+++ Dataset extract
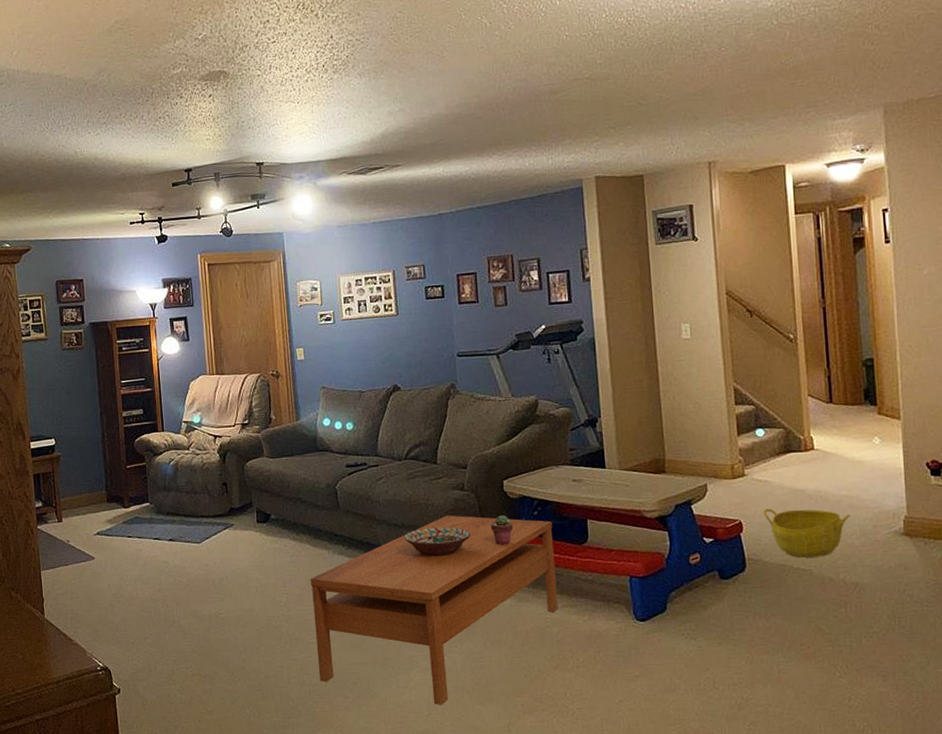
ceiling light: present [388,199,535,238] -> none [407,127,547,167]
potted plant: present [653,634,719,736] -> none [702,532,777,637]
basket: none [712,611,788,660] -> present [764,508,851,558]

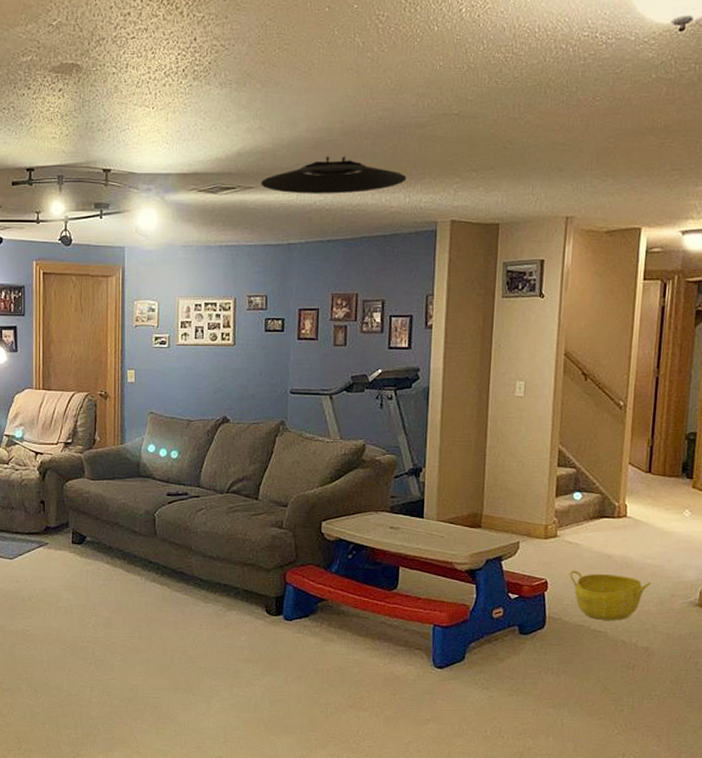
coffee table: present [310,515,559,705] -> none [120,552,365,734]
decorative bowl: present [403,527,471,556] -> none [217,562,285,591]
ceiling light: none [407,127,547,167] -> present [261,156,407,194]
potted succulent: present [490,515,514,546] -> none [304,556,327,586]

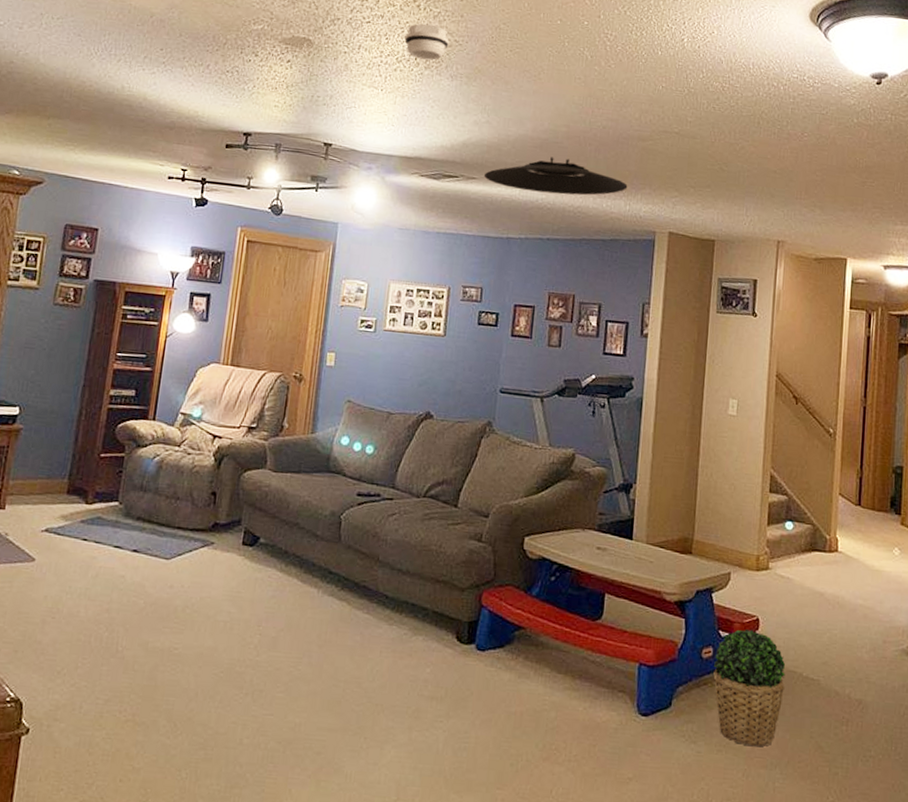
smoke detector: none [170,31,215,70] -> present [404,23,449,61]
potted plant: none [504,590,573,691] -> present [713,629,785,747]
basket: present [570,570,651,621] -> none [781,607,863,667]

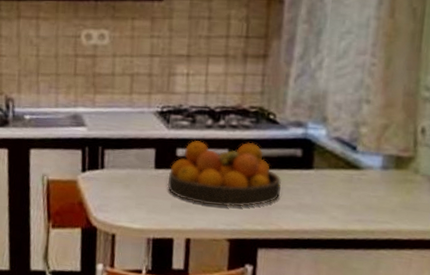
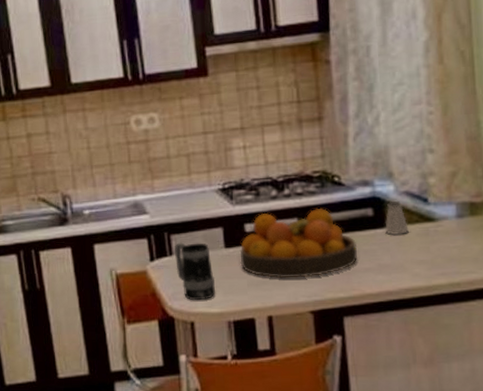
mug: none [105,157,142,215] -> present [174,242,216,301]
saltshaker: none [309,144,334,179] -> present [384,201,409,236]

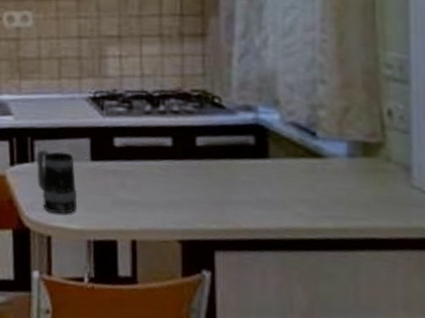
fruit bowl: present [239,208,358,279] -> none [106,128,235,203]
saltshaker: present [384,201,409,236] -> none [265,130,293,169]

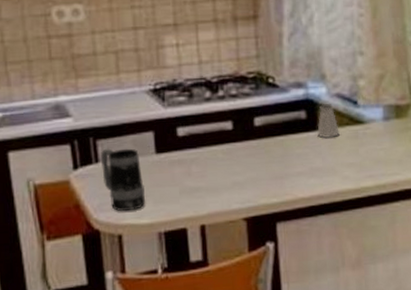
saltshaker: none [265,130,293,169] -> present [316,103,340,139]

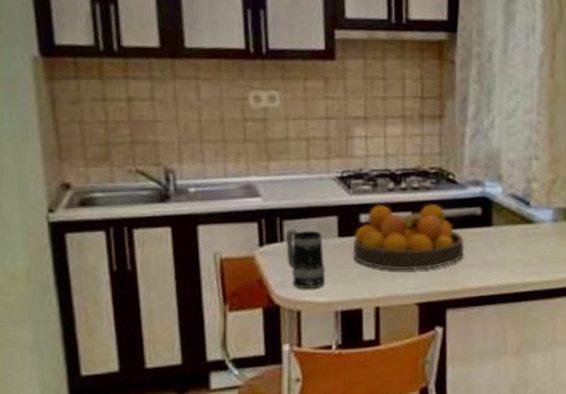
fruit bowl: none [171,111,291,185] -> present [352,204,465,271]
saltshaker: present [316,103,340,139] -> none [489,201,511,235]

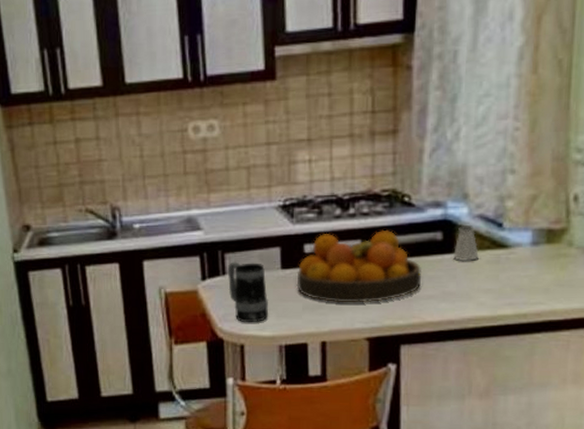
saltshaker: none [489,201,511,235] -> present [452,224,479,262]

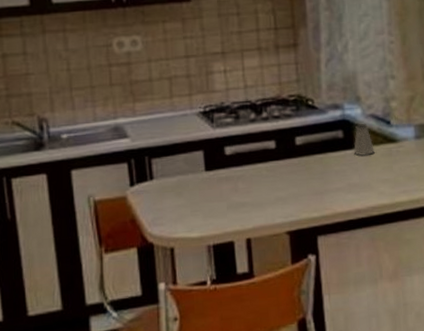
mug: present [227,262,269,323] -> none [154,166,196,226]
fruit bowl: present [296,230,422,303] -> none [219,131,330,201]

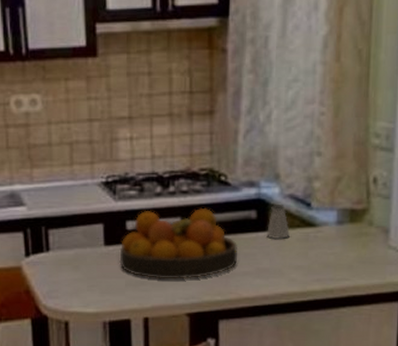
fruit bowl: none [219,131,330,201] -> present [119,208,238,280]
++++++
Directive >>
Set down the entire material verbatim, with each picture left out.

Solution for this exercise >>
ceiling light: present [388,199,535,238] -> none [407,127,547,167]
potted plant: present [653,634,719,736] -> none [702,532,777,637]
basket: none [712,611,788,660] -> present [764,508,851,558]

coffee table: present [310,515,559,705] -> none [120,552,365,734]
decorative bowl: present [403,527,471,556] -> none [217,562,285,591]
ceiling light: none [407,127,547,167] -> present [261,156,407,194]
potted succulent: present [490,515,514,546] -> none [304,556,327,586]

smoke detector: none [170,31,215,70] -> present [404,23,449,61]
potted plant: none [504,590,573,691] -> present [713,629,785,747]
basket: present [570,570,651,621] -> none [781,607,863,667]

mug: none [105,157,142,215] -> present [174,242,216,301]
saltshaker: none [309,144,334,179] -> present [384,201,409,236]

fruit bowl: present [239,208,358,279] -> none [106,128,235,203]
saltshaker: present [384,201,409,236] -> none [265,130,293,169]

saltshaker: none [265,130,293,169] -> present [316,103,340,139]

fruit bowl: none [171,111,291,185] -> present [352,204,465,271]
saltshaker: present [316,103,340,139] -> none [489,201,511,235]

saltshaker: none [489,201,511,235] -> present [452,224,479,262]

mug: present [227,262,269,323] -> none [154,166,196,226]
fruit bowl: present [296,230,422,303] -> none [219,131,330,201]

fruit bowl: none [219,131,330,201] -> present [119,208,238,280]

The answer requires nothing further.